**Texte extrait**
== == ==
Nous mettons en place le levier inédit d'un grand service public d'une école inclusive.

Nous voulons une amélioration visible dès la rentrée prochaine par un recrutement de 80 000 accompagnants, sur tout le territoire ; ces personnes seront formées avant la rentrée. Nous voulons que les accompagnants se sentent appartenir pleinement à la communauté éducative, notamment par la signature de contrats de trois ans, renouvelables une fois, pouvant déboucher sur des CDI. Donnons cette espérance aux élèves et aux familles.

Ce projet de loi a l'ambition de permettre à l'école d'être le lieu de tous les possibles, premier outil de la justice sociale. L'école de la confiance est une aspiration sociale profonde pour plus de liberté, d'unité et de protection.

Notre société française est trop défiante. Enclenchons le cercle vertueux de la confiance en nous basant sur des textes exacts dans un esprit de progrès et de discussion.

M. Rachid Temal.  - Nous sommes sauvés !

M. Jean-Michel Blanquer, ministre.  - Notre philosophie de la confiance converge avec la philosophie de la démocratie parlementaire, en proposant et en faisant confiance au lieu d'imposer. L'abaissement de la scolarité obligatoire et la formation de 16 ans à 18 ans sont des acquis fondamentaux, mais ce ne sont pas les seuls de ce texte. Au centre de ce texte se trouvent les professeurs, sans lesquels rien n'est possible.

Je suis fier de présenter un texte qui porte une politique ambitieuse donnant à nos enfants des racines et des ailes (On ironise sur les bancs du groupe CRCE.) pour une société de liberté, d'égalité et de fraternité. (Applaudissements sur les bancs des groupes LaREM, Les Indépendants et UC)

M. Max Brisson, rapporteur de la commission de la culture .  - (Applaudissements sur les bancs du groupe Les Républicains) Que n'a-t-on entendu sur le sort réservé à ce projet de loi par notre commission, qui aurait saqué, mis au lance-flammes...

Nous avons porté un regard critique sur ce projet de loi, qui peut nous le reprocher ? Mais c'était pour l'améliorer, le compléter et le densifier. Nous avons déploré que la méthode fasse fi de la concertation et du dialogue social, comme tout ce qui concerne l'établissement public local d'enseignement des savoirs fondamentaux (EPLESF), l'école inclusive ou les multiples habilitations à légiférer par ordonnances.

Vous voulez une école plus juste, certes, mais ce projet de loi est incomplet. En abaissant l'âge de l'instruction obligatoire à 3 ans, vous proposez une avancée démocratique que l'école n'avait pas connue depuis les lois fondatrices de Jules Ferry, mais ce progrès est symbolique puisqu'il ne concernera que 2 % d'une classe d'âge. Cette mesure emblématique est, pour l'essentiel, une mesure d'adaptation. Hormis en Guyane et à Mayotte où son application se heurtera à de grandes difficultés, cette mesure n'aura pas de réel impact sur les autres territoires français : la loi ne fait que suivre le mouvement de la société.

Les autres dispositions de ce texte sont d'importance variable, alors qu'un volet a été oublié : les mesures relatives à la gestion des ressources humaines sont en effet absentes du texte, alors qu'il s'agit d'un levier majeur, de même que les dispositions relatives au métier d'enseignant. Nos professeurs ne se sentent plus écoutés ni considérés. Or la valeur de l'école se mesure aussi au moral des enseignants.
== == ==
**Données fournies**
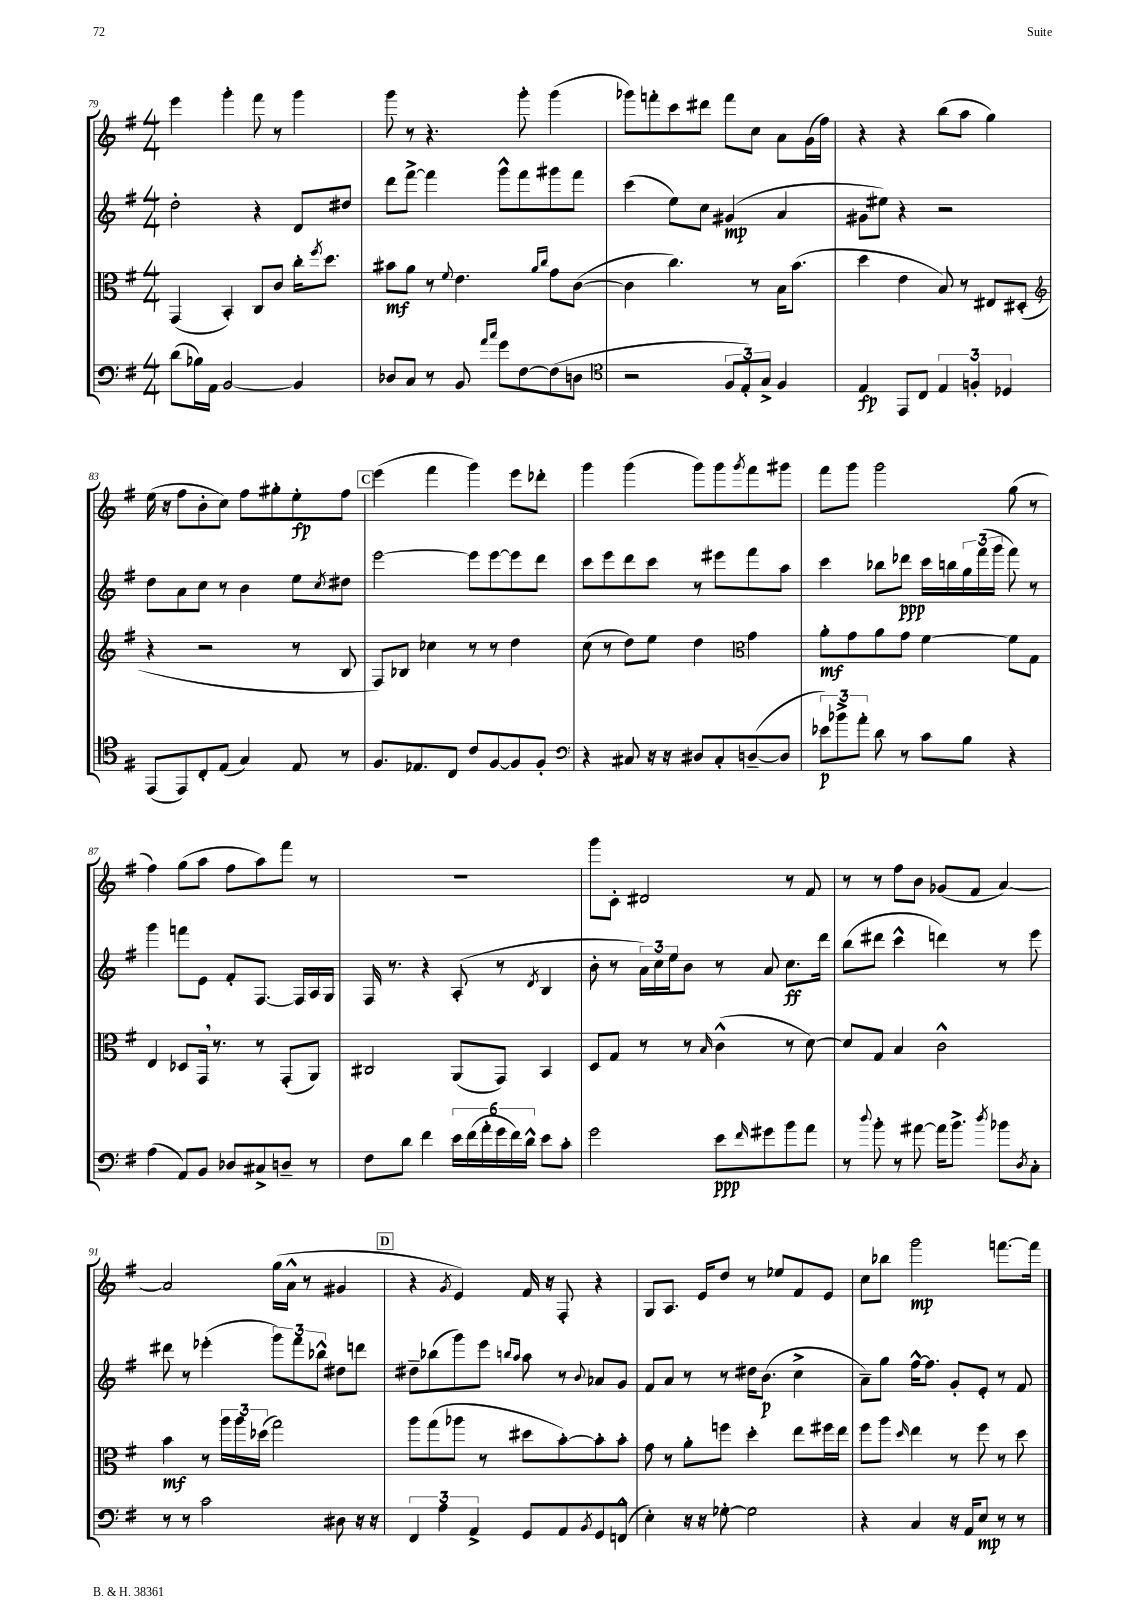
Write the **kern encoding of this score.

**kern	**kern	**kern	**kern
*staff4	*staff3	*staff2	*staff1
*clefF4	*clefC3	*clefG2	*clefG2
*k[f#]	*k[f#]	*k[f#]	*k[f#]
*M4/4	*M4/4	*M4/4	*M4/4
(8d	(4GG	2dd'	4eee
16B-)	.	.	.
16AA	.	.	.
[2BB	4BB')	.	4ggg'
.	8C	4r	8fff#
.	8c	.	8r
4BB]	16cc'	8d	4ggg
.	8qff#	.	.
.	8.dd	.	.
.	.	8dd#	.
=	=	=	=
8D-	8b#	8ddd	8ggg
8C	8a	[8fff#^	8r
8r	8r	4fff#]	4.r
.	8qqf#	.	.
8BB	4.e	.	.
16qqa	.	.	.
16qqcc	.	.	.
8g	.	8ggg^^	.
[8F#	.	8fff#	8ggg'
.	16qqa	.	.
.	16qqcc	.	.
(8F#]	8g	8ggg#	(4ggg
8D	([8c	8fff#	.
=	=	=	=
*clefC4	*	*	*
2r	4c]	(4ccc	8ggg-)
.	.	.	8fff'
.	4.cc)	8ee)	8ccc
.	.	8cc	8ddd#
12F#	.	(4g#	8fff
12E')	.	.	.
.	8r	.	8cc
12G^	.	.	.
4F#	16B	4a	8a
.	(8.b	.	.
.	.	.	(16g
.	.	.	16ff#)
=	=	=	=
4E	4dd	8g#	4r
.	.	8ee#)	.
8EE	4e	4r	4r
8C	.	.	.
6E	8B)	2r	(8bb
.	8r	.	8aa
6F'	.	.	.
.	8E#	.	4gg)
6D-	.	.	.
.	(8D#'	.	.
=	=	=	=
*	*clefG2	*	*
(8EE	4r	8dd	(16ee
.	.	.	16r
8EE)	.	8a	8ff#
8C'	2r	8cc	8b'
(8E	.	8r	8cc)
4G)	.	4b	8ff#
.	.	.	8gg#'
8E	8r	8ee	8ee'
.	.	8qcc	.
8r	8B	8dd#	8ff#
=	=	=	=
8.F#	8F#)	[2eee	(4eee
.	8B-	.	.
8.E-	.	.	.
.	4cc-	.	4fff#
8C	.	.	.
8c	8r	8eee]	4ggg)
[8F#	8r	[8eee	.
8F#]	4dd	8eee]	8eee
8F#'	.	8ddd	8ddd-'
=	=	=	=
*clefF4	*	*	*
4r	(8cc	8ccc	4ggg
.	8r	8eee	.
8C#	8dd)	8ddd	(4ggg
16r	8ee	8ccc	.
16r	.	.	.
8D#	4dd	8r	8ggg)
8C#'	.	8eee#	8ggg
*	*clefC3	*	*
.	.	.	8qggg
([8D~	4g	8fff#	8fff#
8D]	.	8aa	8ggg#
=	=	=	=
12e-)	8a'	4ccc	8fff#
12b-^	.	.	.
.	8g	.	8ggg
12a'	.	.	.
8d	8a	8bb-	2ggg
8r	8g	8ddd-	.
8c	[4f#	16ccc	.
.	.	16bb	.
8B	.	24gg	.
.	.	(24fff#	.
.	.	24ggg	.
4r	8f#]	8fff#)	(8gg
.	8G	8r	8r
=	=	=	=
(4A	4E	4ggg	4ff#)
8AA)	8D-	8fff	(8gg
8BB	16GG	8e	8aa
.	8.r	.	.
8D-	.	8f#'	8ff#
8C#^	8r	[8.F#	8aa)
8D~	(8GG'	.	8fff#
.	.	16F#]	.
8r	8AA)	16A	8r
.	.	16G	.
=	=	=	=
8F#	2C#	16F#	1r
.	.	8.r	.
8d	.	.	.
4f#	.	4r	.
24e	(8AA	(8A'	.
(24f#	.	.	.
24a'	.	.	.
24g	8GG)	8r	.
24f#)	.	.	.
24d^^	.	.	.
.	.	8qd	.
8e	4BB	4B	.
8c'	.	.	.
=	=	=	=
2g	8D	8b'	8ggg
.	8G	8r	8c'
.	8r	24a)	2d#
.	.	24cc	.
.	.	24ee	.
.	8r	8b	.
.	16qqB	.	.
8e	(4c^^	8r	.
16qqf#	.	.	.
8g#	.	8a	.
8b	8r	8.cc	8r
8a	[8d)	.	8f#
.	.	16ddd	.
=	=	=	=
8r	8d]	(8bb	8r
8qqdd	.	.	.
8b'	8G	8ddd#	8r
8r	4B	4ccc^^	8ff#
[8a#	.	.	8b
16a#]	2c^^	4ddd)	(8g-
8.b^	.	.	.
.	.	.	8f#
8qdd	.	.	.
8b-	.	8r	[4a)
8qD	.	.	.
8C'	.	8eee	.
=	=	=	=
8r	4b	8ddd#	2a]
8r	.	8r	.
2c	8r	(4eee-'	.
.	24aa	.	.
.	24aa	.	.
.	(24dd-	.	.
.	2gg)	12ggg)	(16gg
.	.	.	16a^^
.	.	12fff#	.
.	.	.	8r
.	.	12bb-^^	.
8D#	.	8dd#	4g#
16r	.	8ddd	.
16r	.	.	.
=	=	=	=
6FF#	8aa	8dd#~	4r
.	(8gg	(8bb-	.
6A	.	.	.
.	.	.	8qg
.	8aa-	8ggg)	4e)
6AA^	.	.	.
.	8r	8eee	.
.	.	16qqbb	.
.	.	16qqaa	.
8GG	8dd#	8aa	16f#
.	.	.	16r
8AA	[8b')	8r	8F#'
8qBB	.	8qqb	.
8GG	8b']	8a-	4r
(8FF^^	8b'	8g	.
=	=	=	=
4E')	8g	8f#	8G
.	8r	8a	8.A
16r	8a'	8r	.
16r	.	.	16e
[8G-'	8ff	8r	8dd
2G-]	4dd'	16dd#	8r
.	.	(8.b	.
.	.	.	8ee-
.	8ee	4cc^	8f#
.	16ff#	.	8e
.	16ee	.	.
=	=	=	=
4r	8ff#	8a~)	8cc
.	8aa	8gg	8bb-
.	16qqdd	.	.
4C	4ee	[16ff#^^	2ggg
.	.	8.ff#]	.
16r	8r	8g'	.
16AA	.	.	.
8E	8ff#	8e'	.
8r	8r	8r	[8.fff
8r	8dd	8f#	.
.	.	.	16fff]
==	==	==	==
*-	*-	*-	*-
== == ==
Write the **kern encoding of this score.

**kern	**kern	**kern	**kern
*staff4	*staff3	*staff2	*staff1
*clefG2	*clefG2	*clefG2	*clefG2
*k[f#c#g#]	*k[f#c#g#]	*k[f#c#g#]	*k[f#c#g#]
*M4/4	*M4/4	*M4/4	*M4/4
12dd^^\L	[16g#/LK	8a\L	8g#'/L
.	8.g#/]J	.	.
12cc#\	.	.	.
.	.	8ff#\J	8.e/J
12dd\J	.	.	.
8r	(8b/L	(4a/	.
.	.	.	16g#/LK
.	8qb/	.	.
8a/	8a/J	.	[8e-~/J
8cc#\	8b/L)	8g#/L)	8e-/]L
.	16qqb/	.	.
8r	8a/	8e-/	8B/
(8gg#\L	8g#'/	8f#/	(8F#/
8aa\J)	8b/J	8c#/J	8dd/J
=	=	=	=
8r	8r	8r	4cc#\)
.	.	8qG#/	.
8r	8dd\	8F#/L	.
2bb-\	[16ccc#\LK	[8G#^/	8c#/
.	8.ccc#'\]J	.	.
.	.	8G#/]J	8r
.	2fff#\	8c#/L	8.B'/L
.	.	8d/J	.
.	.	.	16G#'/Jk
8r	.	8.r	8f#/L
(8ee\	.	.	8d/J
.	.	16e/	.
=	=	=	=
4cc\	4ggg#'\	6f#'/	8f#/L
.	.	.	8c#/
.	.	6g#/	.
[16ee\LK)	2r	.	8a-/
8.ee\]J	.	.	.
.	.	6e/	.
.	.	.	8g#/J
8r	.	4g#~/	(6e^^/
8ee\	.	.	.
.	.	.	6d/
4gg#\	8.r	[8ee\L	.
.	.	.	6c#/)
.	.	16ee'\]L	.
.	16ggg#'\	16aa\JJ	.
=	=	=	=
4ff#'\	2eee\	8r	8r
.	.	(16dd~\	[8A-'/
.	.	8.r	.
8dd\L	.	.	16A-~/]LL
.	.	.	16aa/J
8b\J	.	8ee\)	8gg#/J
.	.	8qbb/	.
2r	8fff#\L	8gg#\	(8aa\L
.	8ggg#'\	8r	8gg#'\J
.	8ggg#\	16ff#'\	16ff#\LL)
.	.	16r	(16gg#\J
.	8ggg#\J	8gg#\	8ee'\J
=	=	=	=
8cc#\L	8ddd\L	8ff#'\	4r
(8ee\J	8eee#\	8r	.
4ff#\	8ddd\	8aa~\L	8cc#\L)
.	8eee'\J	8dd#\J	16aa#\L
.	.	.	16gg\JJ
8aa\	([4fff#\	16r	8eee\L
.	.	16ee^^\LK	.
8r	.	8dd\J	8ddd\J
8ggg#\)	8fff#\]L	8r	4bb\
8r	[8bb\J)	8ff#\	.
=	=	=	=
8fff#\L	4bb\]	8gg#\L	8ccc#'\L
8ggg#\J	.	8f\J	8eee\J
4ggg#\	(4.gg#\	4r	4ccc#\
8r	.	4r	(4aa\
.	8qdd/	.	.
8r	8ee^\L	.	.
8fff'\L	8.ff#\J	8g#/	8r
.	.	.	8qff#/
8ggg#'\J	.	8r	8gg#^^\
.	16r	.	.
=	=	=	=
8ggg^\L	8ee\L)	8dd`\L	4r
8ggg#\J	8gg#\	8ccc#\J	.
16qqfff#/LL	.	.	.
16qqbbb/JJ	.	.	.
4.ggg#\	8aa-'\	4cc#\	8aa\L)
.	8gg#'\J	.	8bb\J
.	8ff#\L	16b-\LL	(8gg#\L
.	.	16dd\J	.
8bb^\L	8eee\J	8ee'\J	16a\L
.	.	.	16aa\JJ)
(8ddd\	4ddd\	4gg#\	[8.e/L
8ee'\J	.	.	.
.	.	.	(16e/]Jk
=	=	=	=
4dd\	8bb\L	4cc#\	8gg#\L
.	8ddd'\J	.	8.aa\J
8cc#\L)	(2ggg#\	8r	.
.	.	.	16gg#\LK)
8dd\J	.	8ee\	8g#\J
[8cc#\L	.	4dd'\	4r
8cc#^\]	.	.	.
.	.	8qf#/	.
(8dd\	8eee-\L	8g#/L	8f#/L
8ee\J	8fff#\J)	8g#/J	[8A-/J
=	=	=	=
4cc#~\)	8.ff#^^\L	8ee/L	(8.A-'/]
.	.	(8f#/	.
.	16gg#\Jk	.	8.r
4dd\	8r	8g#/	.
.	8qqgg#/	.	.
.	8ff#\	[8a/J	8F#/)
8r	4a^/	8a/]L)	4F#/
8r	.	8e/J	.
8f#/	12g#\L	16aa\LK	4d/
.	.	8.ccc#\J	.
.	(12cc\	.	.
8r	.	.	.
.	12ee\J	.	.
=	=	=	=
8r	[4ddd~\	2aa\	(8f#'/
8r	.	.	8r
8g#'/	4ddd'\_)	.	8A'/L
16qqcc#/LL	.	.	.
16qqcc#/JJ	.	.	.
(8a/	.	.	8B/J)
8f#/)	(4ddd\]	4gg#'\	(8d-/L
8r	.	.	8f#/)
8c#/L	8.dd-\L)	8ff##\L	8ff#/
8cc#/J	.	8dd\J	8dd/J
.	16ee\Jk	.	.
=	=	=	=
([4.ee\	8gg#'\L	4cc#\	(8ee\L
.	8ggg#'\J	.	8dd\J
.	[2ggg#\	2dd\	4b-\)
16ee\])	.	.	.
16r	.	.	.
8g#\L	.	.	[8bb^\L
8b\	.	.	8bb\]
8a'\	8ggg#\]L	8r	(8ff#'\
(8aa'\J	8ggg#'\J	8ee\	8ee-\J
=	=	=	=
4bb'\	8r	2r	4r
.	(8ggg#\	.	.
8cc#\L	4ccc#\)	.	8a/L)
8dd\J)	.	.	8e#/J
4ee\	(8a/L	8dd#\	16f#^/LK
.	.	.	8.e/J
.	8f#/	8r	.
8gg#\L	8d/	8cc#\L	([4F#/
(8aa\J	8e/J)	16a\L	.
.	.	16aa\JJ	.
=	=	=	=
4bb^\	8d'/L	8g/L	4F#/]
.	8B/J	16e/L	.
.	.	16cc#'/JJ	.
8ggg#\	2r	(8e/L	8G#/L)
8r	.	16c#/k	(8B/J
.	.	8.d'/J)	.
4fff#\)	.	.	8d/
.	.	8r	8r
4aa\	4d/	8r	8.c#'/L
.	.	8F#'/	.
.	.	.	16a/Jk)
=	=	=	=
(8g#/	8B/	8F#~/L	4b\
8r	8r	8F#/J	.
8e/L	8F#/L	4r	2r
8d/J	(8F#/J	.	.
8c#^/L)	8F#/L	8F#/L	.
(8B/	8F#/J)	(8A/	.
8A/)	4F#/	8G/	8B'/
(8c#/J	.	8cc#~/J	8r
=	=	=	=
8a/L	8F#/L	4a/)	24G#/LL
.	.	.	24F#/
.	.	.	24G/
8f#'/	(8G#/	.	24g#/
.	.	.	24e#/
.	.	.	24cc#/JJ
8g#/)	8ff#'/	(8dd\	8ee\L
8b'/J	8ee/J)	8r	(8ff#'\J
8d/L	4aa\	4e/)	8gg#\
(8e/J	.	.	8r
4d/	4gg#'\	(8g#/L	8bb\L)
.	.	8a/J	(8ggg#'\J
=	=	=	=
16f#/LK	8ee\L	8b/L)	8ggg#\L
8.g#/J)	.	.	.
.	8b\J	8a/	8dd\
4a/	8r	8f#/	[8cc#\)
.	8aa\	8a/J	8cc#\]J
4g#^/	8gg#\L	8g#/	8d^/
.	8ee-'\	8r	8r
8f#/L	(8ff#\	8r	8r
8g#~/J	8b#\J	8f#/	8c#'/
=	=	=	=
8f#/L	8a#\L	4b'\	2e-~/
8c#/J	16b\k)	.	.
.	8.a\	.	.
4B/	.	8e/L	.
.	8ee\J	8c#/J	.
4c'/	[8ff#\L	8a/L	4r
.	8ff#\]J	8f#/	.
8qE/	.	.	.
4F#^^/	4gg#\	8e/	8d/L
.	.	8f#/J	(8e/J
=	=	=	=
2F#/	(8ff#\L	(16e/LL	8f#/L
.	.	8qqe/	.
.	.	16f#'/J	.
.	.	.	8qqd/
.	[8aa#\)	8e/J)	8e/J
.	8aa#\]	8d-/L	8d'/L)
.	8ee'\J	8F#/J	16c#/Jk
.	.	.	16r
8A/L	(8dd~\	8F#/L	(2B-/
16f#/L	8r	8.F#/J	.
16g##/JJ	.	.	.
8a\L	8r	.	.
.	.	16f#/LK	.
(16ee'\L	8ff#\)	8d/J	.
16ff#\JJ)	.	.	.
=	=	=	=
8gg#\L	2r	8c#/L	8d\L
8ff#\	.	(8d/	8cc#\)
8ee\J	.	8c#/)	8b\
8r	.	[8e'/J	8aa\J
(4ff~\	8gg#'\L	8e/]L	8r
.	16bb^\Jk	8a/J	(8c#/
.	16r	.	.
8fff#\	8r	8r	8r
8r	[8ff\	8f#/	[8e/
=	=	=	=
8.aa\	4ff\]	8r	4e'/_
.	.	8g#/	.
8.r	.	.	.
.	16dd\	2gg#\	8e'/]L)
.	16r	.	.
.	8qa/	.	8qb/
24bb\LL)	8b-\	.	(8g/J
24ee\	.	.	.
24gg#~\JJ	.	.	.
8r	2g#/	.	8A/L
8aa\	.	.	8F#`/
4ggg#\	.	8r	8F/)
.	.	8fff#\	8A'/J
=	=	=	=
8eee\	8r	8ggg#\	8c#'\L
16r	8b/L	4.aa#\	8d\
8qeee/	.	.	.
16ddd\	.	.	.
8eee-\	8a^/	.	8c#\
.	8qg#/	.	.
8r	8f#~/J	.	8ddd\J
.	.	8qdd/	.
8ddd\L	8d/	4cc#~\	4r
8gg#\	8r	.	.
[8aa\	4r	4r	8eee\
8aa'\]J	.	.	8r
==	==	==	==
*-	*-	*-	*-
== == ==
**Énoncé écrit**
Traduisez en anglais la phrase suivante, tirée du texte extrait : « Au centre de ce texte se trouvent les professeurs, sans lesquels rien n'est possible. »

**Réponse ci-dessous**
At the heart of this text are the teachers, without whom nothing is possible.